Are storage vendors squeezing dedupe?
Posted by: Dave Raffo
As the first vendor to make data deduplication a key piece of the backup picture, Data Domain has benefitted most from the dedupe craze. And now it has the most at stake when deduplication becomes mainstream. If all the major storage vendors offer deduplication, there goes at least part of Data Domain’s edge.
That’s not lost on Data Domain CEO Frank Slootman. He sees NetApp’s decision to build deduplication into its operating system and use it for primary data, and the move by other large disk and tape vendors to put dedupe into their virtual tape libraries as part of a strategy to marginalize the technology.

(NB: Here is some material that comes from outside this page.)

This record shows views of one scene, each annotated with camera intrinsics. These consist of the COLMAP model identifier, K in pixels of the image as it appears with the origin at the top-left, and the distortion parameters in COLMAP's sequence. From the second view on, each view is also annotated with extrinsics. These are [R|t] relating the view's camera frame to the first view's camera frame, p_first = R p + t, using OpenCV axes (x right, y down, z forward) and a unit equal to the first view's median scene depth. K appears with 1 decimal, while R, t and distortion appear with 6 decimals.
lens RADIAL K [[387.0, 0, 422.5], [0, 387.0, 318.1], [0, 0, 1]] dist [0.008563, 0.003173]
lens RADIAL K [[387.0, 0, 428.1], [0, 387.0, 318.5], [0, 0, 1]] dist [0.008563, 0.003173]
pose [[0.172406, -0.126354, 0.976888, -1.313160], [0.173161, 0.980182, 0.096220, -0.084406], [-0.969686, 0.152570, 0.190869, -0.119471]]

“NetApp’s and EMC’s fundamental strategy is to make deduplication go away as a separate technology,” Slootman said “NetApp has been giving away their deduplication, and we think EMC [through an OEM deal with Quantum] will fully charge for storage but give away dedupe. They don’t want dedupe to be a separate business, or even a technology in its own right.”

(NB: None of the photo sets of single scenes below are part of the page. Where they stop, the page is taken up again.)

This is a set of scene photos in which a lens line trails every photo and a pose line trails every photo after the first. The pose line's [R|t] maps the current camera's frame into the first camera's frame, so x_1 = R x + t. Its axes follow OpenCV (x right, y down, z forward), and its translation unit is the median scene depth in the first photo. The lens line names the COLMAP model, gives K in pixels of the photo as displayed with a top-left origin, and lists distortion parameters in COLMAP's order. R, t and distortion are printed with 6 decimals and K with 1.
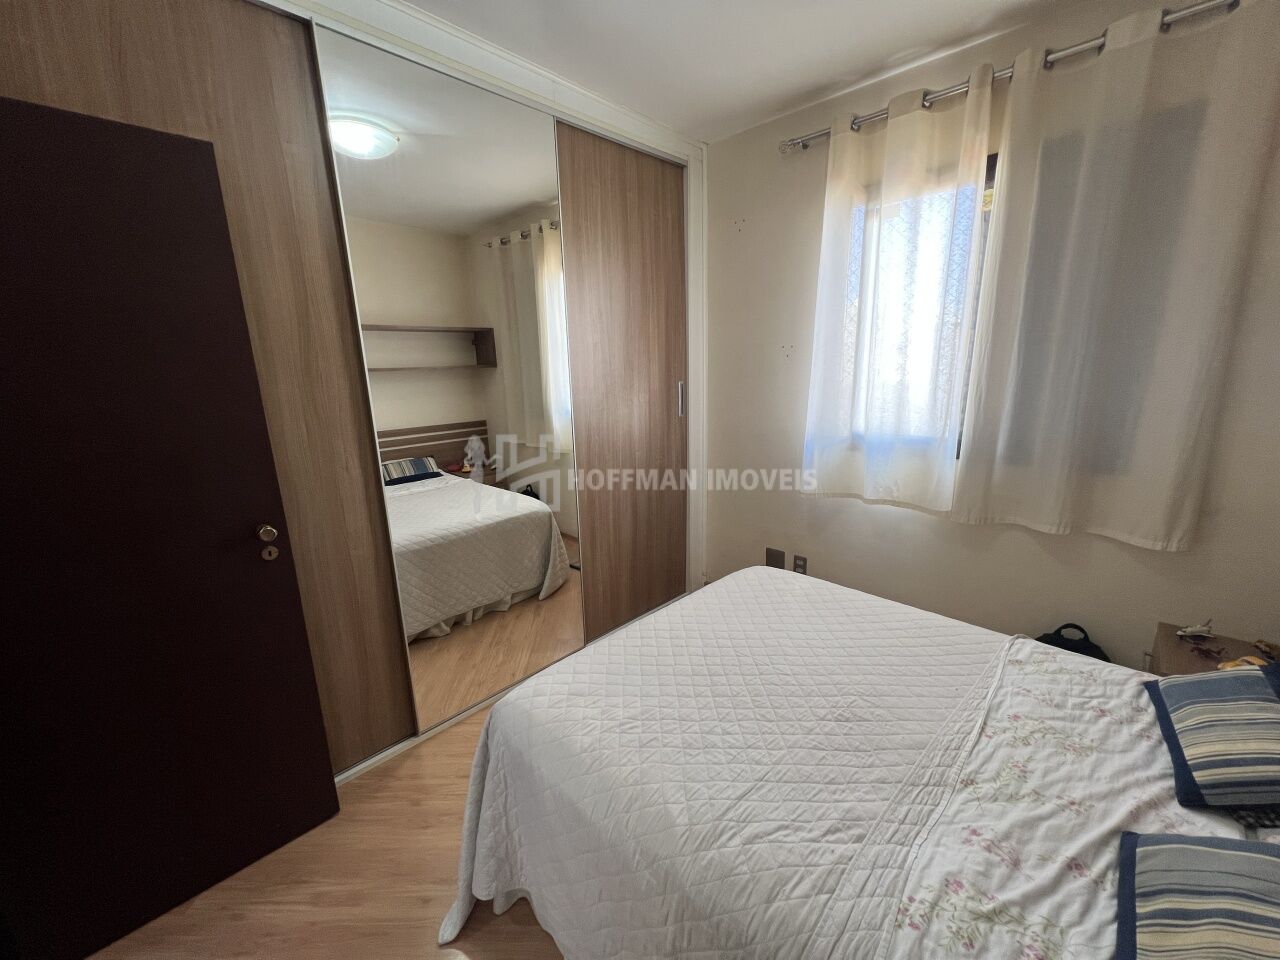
lens RADIAL K [[512.6, 0, 639.9], [0, 512.6, 481.2], [0, 0, 1]] dist [0.002645, 0.000101]
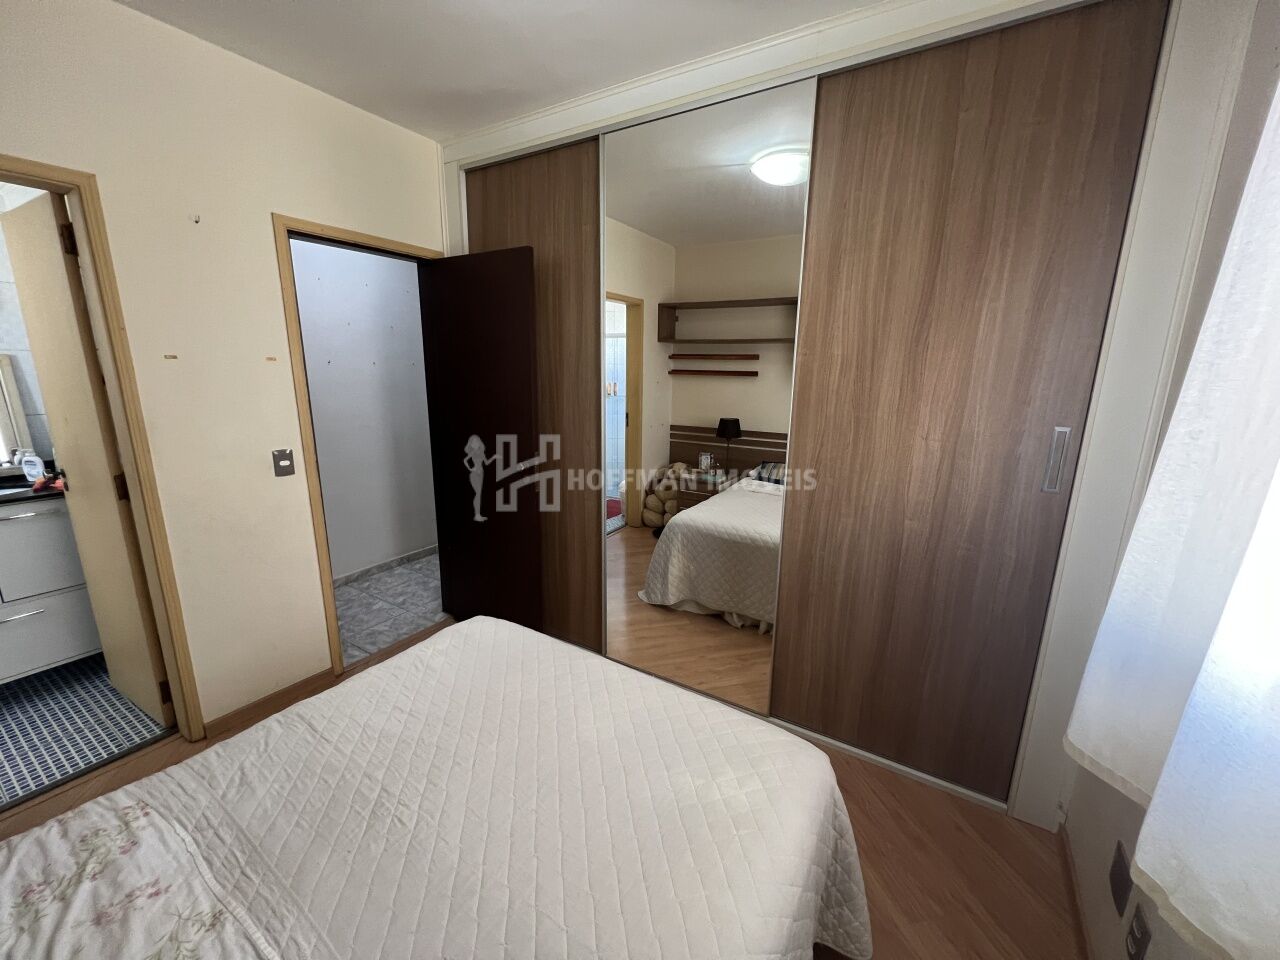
lens RADIAL K [[512.6, 0, 642.1], [0, 512.6, 483.0], [0, 0, 1]] dist [0.002645, 0.000101]
pose [[0.206921, 0.243689, -0.947523, 1.277041], [-0.241601, 0.951216, 0.191878, -0.350835], [0.948057, 0.189219, 0.255702, 1.207220]]
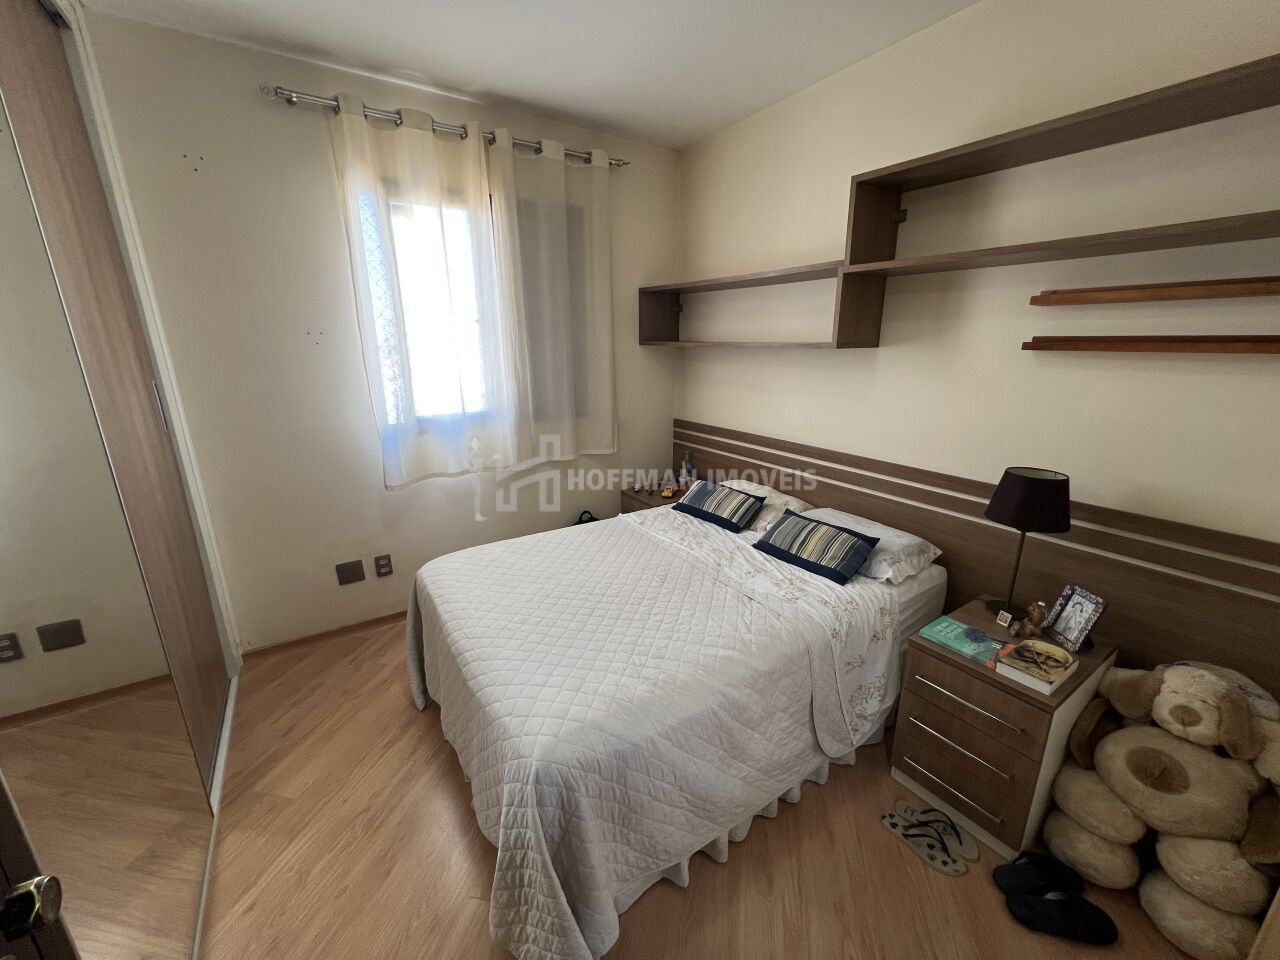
lens RADIAL K [[512.6, 0, 638.1], [0, 512.6, 482.8], [0, 0, 1]] dist [0.002645, 0.000101]
pose [[0.222244, -0.240997, 0.944737, -1.116818], [0.224105, 0.955653, 0.191062, -0.145262], [-0.948886, 0.169258, 0.266397, 0.670032]]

Slootman says he’s not worried, though. He sees the biggest benefit of deduplication as an alternative to VTLs, and claims many new Data Domain customers use deduplication to replace virtual tape rather than enhance it. He calls deduplication for VTLs a “bolt-on” technology, where Data Domain built its appliances specifically for dedupe.
And he maintains that deduplication doesn’t work for primary storage. It’s not a technical issue, but a strategic one.
“Primary data lives for short periods of time, why dedupe that?” he said. “It doesn’t live long enough to get any benefit to reducing its size. If data doesn’t mutate, it should be spun off primary storage anyway. It should go to cheaper storage. It’s the stuff that doesn’t change that mounts a huge challenge for data centers. You can’t throw it away, and it’s expensive to keep online.”